→ **What the exercise asks**
The required output consists solely of the lines from the line containing "rouge1, leonardo da vinci (multi): 0 -> 0.2" through the end of the records, copied exactly.

*** Records for the task ***

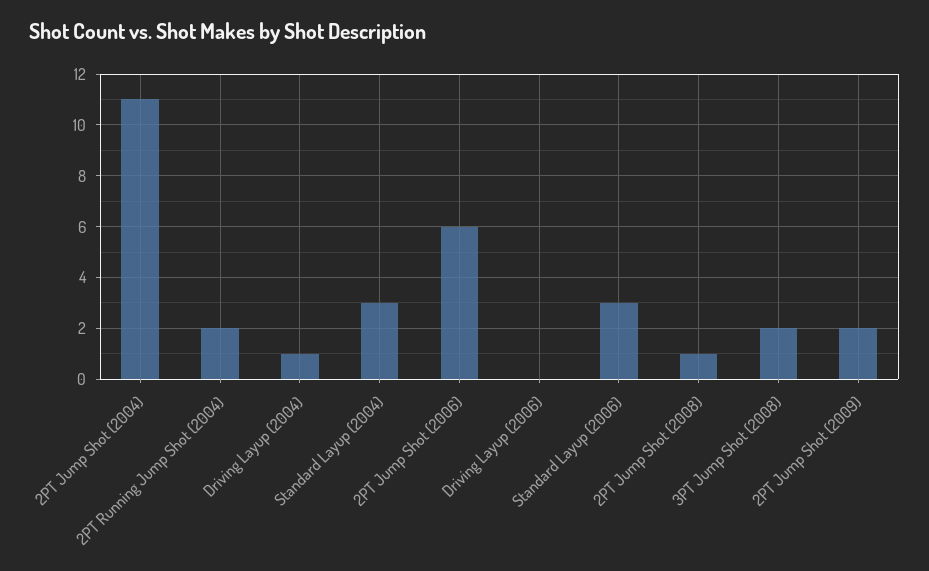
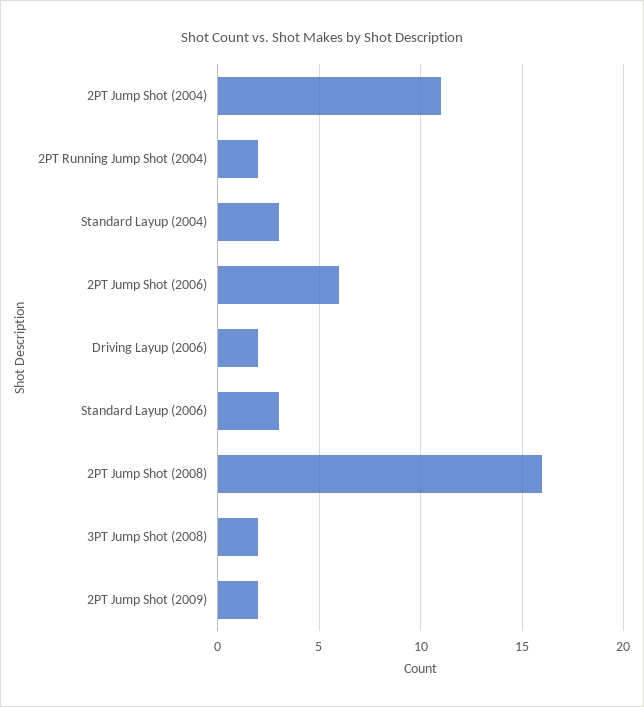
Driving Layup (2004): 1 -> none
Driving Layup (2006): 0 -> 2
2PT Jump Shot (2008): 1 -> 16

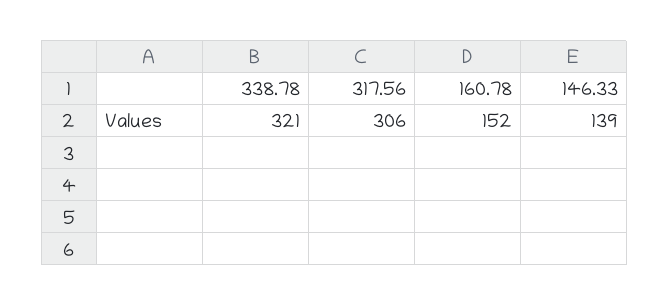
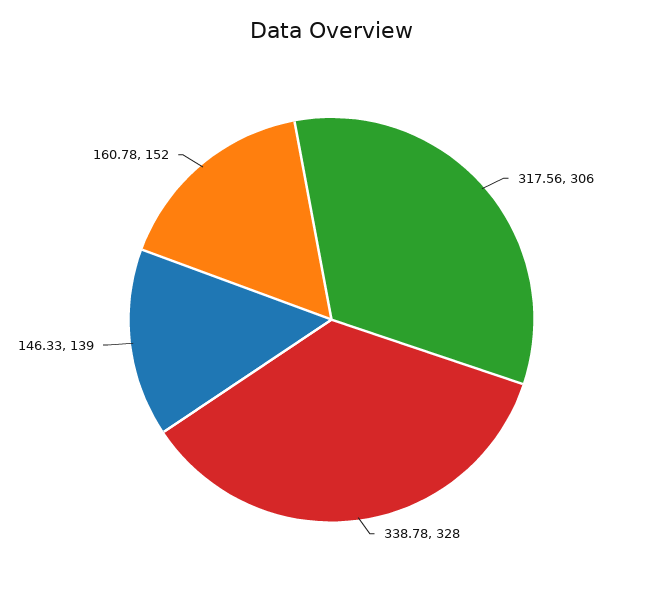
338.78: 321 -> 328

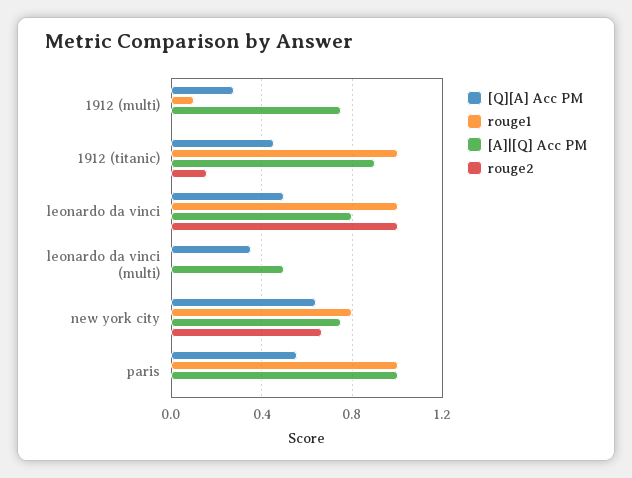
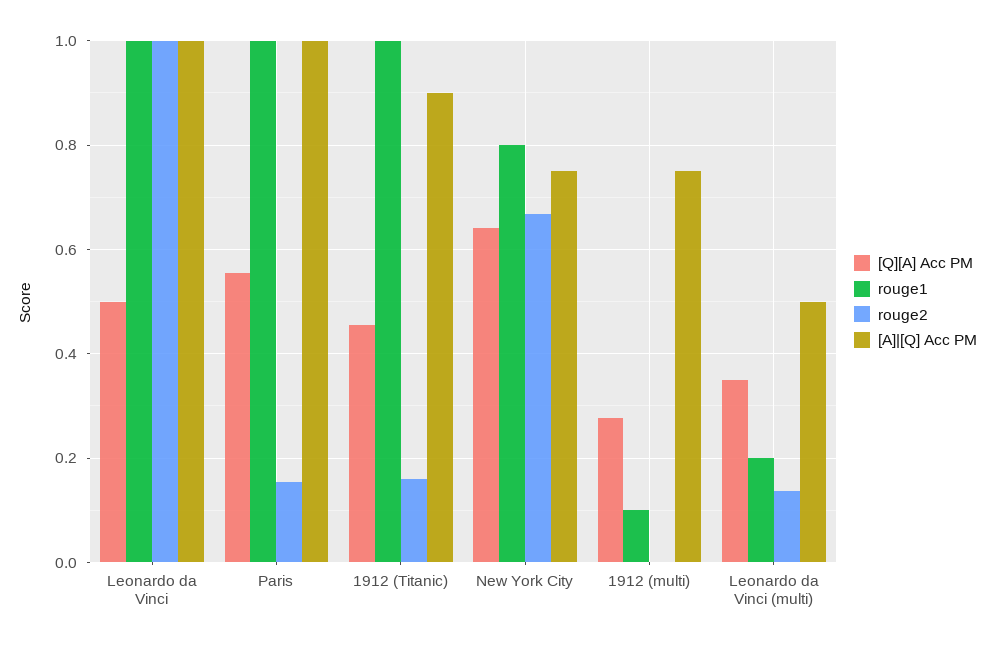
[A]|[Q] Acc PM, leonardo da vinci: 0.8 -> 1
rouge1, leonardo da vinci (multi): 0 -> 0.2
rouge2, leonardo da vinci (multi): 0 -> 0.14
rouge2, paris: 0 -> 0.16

*** End of Records for the task ***

→ **Exercise response**
rouge1, leonardo da vinci (multi): 0 -> 0.2
rouge2, leonardo da vinci (multi): 0 -> 0.14
rouge2, paris: 0 -> 0.16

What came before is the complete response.